Data for this task:
####################

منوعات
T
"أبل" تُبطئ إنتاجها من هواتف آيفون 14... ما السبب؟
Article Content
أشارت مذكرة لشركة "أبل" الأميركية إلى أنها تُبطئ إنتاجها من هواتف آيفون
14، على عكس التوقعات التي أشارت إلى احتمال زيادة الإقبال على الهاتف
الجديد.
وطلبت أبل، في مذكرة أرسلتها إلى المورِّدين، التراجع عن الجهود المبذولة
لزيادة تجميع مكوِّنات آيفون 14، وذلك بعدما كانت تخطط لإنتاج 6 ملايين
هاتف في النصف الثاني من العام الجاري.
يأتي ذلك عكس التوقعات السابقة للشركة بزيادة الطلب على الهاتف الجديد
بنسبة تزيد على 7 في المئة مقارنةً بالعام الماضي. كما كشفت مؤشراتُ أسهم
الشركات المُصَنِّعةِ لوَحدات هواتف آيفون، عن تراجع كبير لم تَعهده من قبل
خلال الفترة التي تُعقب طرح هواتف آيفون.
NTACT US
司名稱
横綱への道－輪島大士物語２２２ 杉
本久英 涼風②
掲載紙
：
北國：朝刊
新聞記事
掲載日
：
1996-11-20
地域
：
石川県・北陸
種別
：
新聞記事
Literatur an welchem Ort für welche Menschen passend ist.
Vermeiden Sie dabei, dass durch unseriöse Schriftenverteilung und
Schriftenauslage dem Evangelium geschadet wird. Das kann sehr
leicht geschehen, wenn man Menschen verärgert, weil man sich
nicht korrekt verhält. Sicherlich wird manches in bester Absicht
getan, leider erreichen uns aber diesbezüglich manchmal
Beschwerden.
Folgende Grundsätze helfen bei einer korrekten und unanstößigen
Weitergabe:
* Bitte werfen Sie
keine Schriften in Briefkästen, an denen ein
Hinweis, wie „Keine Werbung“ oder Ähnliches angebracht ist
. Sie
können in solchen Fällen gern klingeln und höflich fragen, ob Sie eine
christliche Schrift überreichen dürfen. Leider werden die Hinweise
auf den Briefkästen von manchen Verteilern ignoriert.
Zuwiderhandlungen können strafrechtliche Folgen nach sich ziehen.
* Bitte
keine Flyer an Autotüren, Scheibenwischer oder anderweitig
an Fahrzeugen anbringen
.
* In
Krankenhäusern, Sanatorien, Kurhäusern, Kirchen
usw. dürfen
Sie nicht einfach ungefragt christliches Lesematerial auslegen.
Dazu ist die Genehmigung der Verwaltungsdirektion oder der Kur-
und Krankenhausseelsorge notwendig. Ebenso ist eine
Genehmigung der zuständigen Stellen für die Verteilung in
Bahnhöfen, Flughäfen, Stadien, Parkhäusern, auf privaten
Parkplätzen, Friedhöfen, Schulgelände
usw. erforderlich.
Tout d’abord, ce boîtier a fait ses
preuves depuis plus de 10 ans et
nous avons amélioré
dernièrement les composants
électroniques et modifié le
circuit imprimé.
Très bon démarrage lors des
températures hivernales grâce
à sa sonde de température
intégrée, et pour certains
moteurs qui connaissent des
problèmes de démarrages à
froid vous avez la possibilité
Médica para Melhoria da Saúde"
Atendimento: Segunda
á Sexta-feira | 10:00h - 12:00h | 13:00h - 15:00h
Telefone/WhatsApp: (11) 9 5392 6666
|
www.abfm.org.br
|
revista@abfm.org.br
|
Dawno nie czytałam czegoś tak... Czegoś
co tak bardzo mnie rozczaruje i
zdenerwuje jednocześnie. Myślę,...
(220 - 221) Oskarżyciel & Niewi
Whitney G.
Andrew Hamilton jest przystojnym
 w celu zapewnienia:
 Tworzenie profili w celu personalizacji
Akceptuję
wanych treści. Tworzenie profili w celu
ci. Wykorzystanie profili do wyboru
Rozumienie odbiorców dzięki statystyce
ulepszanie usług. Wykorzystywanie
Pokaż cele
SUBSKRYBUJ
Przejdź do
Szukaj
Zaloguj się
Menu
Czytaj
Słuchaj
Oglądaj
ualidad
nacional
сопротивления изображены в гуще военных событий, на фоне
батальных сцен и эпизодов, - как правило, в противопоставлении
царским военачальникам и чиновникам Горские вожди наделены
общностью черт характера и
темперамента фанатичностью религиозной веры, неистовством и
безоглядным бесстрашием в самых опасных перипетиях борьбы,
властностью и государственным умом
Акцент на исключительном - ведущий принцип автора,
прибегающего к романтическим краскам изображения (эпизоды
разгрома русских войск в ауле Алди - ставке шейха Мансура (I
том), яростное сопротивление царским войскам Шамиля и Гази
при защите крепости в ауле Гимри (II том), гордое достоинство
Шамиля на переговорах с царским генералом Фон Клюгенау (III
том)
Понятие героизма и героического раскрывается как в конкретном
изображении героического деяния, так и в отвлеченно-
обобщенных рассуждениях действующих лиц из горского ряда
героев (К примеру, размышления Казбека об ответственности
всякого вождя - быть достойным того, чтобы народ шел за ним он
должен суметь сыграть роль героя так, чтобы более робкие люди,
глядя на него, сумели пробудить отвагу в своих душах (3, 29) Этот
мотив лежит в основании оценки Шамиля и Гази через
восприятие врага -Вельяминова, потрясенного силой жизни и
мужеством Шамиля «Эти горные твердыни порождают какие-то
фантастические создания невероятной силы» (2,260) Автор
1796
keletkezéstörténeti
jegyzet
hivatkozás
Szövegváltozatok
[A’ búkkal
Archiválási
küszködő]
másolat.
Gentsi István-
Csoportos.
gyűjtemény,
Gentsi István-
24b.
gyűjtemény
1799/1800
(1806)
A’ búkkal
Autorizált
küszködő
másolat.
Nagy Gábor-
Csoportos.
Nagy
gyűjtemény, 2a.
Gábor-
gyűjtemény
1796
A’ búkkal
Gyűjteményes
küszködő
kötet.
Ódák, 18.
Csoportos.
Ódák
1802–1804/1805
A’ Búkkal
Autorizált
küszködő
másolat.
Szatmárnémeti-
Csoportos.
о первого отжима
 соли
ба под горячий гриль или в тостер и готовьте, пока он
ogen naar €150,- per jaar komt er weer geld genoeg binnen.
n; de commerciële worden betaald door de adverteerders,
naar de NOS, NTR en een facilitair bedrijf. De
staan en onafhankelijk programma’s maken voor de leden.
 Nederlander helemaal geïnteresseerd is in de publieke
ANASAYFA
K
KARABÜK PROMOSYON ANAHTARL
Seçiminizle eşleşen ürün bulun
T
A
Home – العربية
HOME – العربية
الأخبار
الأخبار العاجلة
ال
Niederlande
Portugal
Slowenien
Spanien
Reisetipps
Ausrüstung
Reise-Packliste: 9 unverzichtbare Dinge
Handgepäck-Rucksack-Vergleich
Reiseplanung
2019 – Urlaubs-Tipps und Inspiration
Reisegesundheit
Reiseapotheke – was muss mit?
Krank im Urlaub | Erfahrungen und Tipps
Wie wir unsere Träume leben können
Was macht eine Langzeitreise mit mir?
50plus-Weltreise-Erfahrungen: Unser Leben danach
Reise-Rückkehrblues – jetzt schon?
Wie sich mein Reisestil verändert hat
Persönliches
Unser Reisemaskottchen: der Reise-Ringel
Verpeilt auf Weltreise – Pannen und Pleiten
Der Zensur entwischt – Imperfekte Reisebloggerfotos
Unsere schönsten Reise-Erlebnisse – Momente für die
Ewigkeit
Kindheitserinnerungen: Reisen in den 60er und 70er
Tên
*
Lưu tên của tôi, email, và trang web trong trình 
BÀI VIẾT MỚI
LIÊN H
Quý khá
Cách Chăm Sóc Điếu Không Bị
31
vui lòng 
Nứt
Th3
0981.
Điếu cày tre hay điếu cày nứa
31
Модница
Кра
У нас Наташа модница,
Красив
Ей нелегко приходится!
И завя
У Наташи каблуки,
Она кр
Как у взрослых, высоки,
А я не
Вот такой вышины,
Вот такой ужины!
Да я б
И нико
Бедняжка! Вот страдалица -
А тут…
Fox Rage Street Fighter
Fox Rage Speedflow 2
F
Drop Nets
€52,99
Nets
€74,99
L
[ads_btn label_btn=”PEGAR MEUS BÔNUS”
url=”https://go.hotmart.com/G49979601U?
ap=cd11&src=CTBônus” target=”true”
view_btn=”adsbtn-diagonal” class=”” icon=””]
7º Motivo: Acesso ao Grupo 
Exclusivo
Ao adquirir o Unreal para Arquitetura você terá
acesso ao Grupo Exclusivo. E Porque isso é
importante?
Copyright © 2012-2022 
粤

####################

Reply with the lines from the first line of the entries through the line that contains "und Krankenhausseelsorge notwendig.", repeated exactly with both ends kept, and with nothing else.

منوعات
T
"أبل" تُبطئ إنتاجها من هواتف آيفون 14... ما السبب؟
Article Content
أشارت مذكرة لشركة "أبل" الأميركية إلى أنها تُبطئ إنتاجها من هواتف آيفون
14، على عكس التوقعات التي أشارت إلى احتمال زيادة الإقبال على الهاتف
الجديد.
وطلبت أبل، في مذكرة أرسلتها إلى المورِّدين، التراجع عن الجهود المبذولة
لزيادة تجميع مكوِّنات آيفون 14، وذلك بعدما كانت تخطط لإنتاج 6 ملايين
هاتف في النصف الثاني من العام الجاري.
يأتي ذلك عكس التوقعات السابقة للشركة بزيادة الطلب على الهاتف الجديد
بنسبة تزيد على 7 في المئة مقارنةً بالعام الماضي. كما كشفت مؤشراتُ أسهم
الشركات المُصَنِّعةِ لوَحدات هواتف آيفون، عن تراجع كبير لم تَعهده من قبل
خلال الفترة التي تُعقب طرح هواتف آيفون.
NTACT US
司名稱
横綱への道－輪島大士物語２２２ 杉
本久英 涼風②
掲載紙
：
北國：朝刊
新聞記事
掲載日
：
1996-11-20
地域
：
石川県・北陸
種別
：
新聞記事
Literatur an welchem Ort für welche Menschen passend ist.
Vermeiden Sie dabei, dass durch unseriöse Schriftenverteilung und
Schriftenauslage dem Evangelium geschadet wird. Das kann sehr
leicht geschehen, wenn man Menschen verärgert, weil man sich
nicht korrekt verhält. Sicherlich wird manches in bester Absicht
getan, leider erreichen uns aber diesbezüglich manchmal
Beschwerden.
Folgende Grundsätze helfen bei einer korrekten und unanstößigen
Weitergabe:
* Bitte werfen Sie
keine Schriften in Briefkästen, an denen ein
Hinweis, wie „Keine Werbung“ oder Ähnliches angebracht ist
. Sie
können in solchen Fällen gern klingeln und höflich fragen, ob Sie eine
christliche Schrift überreichen dürfen. Leider werden die Hinweise
auf den Briefkästen von manchen Verteilern ignoriert.
Zuwiderhandlungen können strafrechtliche Folgen nach sich ziehen.
* Bitte
keine Flyer an Autotüren, Scheibenwischer oder anderweitig
an Fahrzeugen anbringen
.
* In
Krankenhäusern, Sanatorien, Kurhäusern, Kirchen
usw. dürfen
Sie nicht einfach ungefragt christliches Lesematerial auslegen.
Dazu ist die Genehmigung der Verwaltungsdirektion oder der Kur-
und Krankenhausseelsorge notwendig. Ebenso ist eine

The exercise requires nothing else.